● **Material provided**:
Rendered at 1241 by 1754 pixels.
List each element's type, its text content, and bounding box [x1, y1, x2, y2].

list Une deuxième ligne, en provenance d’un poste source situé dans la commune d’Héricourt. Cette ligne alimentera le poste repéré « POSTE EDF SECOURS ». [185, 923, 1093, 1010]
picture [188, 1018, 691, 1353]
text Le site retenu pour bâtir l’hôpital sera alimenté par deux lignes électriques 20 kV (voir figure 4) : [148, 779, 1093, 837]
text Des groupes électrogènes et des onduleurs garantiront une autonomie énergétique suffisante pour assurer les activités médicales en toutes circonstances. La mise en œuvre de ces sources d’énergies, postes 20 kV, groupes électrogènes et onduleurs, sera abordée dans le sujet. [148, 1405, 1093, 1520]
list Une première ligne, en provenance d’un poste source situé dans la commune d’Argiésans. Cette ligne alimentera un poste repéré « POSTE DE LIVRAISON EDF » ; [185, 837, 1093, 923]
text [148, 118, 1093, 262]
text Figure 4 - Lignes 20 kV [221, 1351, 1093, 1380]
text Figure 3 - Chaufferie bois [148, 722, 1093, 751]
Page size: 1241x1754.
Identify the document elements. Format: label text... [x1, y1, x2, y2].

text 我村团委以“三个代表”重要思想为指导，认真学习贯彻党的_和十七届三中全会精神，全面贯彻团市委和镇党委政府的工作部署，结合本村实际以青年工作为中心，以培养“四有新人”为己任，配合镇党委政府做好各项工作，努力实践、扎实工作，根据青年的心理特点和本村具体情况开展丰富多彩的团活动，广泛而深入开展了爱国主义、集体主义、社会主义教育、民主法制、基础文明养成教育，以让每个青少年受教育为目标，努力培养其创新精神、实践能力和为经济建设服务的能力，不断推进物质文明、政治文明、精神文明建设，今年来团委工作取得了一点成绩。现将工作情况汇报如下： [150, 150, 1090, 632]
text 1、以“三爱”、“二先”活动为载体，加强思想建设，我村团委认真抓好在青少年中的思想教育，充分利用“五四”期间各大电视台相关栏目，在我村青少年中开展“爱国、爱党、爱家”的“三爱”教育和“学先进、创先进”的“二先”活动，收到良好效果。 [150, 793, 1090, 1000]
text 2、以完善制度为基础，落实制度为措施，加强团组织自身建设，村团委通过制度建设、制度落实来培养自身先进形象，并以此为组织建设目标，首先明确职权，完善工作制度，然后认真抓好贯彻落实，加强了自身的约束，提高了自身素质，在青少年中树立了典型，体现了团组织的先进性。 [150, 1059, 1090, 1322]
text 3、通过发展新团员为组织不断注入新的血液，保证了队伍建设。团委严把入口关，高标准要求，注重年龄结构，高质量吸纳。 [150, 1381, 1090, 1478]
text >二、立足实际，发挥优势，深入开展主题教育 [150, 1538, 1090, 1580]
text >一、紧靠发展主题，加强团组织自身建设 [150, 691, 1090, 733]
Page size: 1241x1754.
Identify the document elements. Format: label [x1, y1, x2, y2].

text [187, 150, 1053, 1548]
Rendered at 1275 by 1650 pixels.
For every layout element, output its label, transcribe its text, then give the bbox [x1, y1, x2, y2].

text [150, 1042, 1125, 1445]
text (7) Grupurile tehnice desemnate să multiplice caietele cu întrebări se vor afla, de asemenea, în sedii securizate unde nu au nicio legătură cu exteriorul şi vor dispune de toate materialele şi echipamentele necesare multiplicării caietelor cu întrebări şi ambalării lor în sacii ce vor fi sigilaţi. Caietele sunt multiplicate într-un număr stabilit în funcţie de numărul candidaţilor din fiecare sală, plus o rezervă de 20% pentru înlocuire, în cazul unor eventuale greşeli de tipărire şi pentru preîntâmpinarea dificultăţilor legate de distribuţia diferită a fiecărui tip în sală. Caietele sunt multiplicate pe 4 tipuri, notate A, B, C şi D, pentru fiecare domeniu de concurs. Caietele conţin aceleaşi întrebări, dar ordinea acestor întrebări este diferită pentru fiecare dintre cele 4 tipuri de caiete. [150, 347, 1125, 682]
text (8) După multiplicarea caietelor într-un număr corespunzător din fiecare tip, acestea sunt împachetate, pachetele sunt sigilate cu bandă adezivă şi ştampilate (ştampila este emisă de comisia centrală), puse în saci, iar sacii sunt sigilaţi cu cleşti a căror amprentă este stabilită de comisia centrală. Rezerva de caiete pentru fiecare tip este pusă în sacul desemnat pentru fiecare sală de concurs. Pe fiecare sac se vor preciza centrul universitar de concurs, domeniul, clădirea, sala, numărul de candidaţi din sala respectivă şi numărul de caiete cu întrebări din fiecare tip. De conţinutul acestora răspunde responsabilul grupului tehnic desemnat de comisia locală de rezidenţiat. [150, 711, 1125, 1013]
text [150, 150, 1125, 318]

● **Required action**: Each line of the data that holds "commune" should be reported.

● **Response to this exercise**:
list Une deuxième ligne, en provenance d’un poste source situé dans la commune d’Héricourt. Cette ligne alimentera le poste repéré « POSTE EDF SECOURS ». [185, 923, 1093, 1010]
list Une première ligne, en provenance d’un poste source situé dans la commune d’Argiésans. Cette ligne alimentera un poste repéré « POSTE DE LIVRAISON EDF » ; [185, 837, 1093, 923]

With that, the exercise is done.